RESPEITO SERVIDO EM BANDEJAS
(de Francisco Filardi)
Lembro-me
de ter discutido com um colega de turma, na pós-graduação, sobre
isso. Não me recordo do fio puxado da meada, mas o estopim da
conversa foi ele ter afirmado, de forma categórica, que não
recolhia a bandeja, após as refeições, em praças de alimentação
de shoppings. Motivos: 1) porque
estava pagando; 2)
porque lá havia pessoas para tal serviço.
Vejo
um problema sério aí: de fato, há profissionais pagos para a
manutenção das condições de higiene nas praças de alimentação,
mas isso nada tem a ver com deficiência na formação moral. Rastro
de sujeira sobre a mesa causa desconforto a quem fará sua refeição
em seguida. Nos horários críticos, além da dificuldade de
acomodação, é inviável retirar a bandeja de quem anteriormente
ocupou o assento. É inviável em qualquer circunstância. O não
recolhimento da bandeja é desrespeitoso para com os demais
consumidores e para com aqueles que atuam em estabelecimentos
comerciais. Significa não pensar no outro e no trabalho do
outro.
O
fato de “estar pagando”, seja pelo serviço, seja pelo produto,
não justifica o desleixo. Não é pelo fato de “estar pagando”
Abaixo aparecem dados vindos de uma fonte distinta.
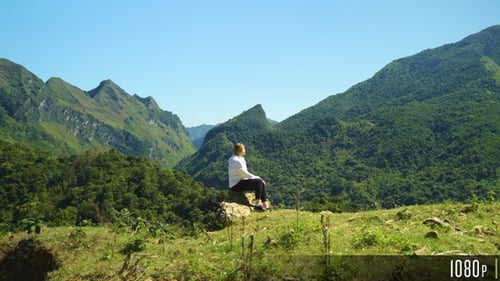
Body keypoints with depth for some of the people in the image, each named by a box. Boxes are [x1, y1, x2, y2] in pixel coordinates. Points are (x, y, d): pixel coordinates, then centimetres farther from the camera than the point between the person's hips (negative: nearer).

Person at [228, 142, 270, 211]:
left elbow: (245, 174, 16)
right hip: (236, 185, -10)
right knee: (258, 182, -20)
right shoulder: (236, 161, -18)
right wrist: (258, 178, -9)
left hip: (240, 182, 10)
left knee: (262, 183, 0)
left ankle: (266, 206, -1)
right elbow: (245, 174, -18)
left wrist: (257, 178, 5)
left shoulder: (240, 159, 14)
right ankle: (257, 204, -16)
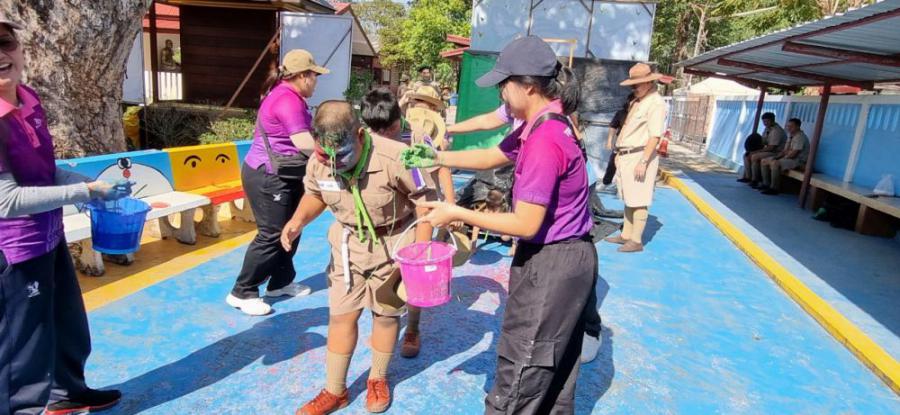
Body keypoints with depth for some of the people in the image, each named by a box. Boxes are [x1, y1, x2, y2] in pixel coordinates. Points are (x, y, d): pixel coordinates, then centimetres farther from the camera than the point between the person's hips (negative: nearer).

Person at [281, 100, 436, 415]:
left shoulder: (395, 157, -31)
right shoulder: (319, 161, -15)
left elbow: (425, 199, -17)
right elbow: (315, 194, 7)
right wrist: (298, 220, -14)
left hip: (394, 242, -3)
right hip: (349, 242, 4)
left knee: (385, 314, 12)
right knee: (341, 316, 7)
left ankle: (378, 379, 37)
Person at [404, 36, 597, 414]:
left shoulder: (544, 141, -26)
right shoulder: (543, 126, 6)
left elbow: (526, 224, -25)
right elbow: (493, 156, 17)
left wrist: (457, 213, -17)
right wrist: (437, 158, 7)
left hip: (551, 265, -10)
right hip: (564, 259, 10)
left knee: (520, 374, 7)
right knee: (553, 368, 25)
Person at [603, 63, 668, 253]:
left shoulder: (656, 103, -12)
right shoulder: (637, 101, 16)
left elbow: (655, 136, -18)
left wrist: (643, 161, -22)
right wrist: (619, 153, 19)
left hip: (640, 157, -9)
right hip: (626, 157, 9)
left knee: (638, 201, -4)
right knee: (628, 199, 14)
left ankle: (636, 241, 2)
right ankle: (626, 235, 24)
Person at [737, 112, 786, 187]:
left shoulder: (776, 131, -20)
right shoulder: (767, 129, 11)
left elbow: (771, 147, -25)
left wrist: (757, 151, -23)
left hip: (776, 152, -10)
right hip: (768, 150, 10)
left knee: (754, 157, -27)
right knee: (746, 155, 2)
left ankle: (755, 180, -19)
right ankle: (747, 176, -3)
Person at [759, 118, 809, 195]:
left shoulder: (800, 137, -16)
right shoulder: (791, 136, 14)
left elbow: (793, 153, -22)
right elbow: (785, 150, 16)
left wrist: (779, 159, -13)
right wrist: (775, 157, -1)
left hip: (799, 160, -10)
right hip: (790, 158, 10)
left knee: (774, 163, -34)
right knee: (764, 161, 4)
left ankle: (774, 188, -27)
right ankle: (766, 184, 1)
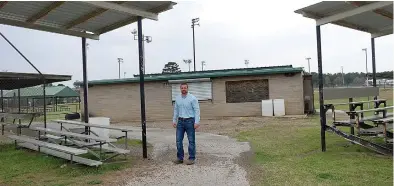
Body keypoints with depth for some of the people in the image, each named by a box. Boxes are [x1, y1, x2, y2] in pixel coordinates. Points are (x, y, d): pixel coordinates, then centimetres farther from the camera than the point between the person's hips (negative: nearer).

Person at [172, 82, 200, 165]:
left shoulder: (192, 98, -8)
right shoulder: (177, 98, 8)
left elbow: (197, 110, -10)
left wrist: (197, 122, -16)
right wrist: (174, 120, 13)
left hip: (190, 121, -5)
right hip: (180, 121, 5)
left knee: (191, 141, 3)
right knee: (178, 140, 6)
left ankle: (192, 158, 12)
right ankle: (180, 158, 16)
a uma empregada doméstica que alguém deva se achar no direito de
fazer da sua casa um chiqueiro; não é pelo fato de “estar
pagando” ingresso que o cidadão deva se achar no direito de
esticar as pernas e pôr os pés na (ou chutar a) poltrona da frente,
em teatros e cinemas, ou de arremessar objetos em ginásios
poliesportivos e estádios de futebol; não é pelo fato de “estar
pagando” impostos que alguém deva se achar no direito de atirar
lixo nas calçadas, nas ruas, em terrenos baldios.
A
foto que ilustra este texto foi realizada da plataforma dos trens da
Supervia, estação Méier. No prédio em frente, situado na rua
Arquias Cordeiro, consta a inscrição “vício arriscado”, uma
referência à pichação. As “assinaturas” dos pichadores podem
ser vistas por toda a cidade, emporcalhando as fachadas dos prédios,
poluindo a beleza das construções e entristecendo nossos
concidadãos que desejam viver com um mínimo de dignidade, conforto
e limpeza. Se considerado isoladamente, esse “vício arriscado”
parece inofensivo, mas é a frequência com que ocorre que o torna
uma ameaça. O mesmo pode-se dizer sobre o hábito de permitirmos
lixo em locais impróprios. Este é também vício – que se torna
risco conforme a frequência. E vícios são fenômenos cíclicos,
repetem-se e seus efeitos tendem ao ponto de partida: daí a
expressão “círculo vicioso”.
Pensemos
o seguinte: após a realização de eventos de grande porte, a
exemplo do Réveillon, do Carnaval e das Eleições, todos nos
condoemos dos garis, tamanha a quantidade de lixo que devem retirar
das ruas. Por que não nutrimos o mesmo sentimento em relação aos
profissionais que manuseiam quantidades “menores” de lixo, a
exemplo daqueles que atuam em shoppings? A natureza e as condições
de trabalho são as mesmas; distintas apenas as personagens e o
cenário.
Se
nós, cidadãos, aprendermos a lidar com o lixo, a cidade não
sofrerá com inundações, desabamentos e doenças decorrentes. É
uma questão cultural, educacional. De mudança de paradigma, de
comportamento. Mais que isso: precisamos considerar o significado da
palavra cuidado. Vovó dizia: “quem cuida, ama”.
E tudo começa na família. Ao ensinarmos aos nossos filhos que o
lixo tem seu lugar devido, estaremos construindo um sistema de
valores em que o respeito por si e pelo outro fará A
diferença.
Pode
não parecer, mas recolher uma bandeja faz diferença.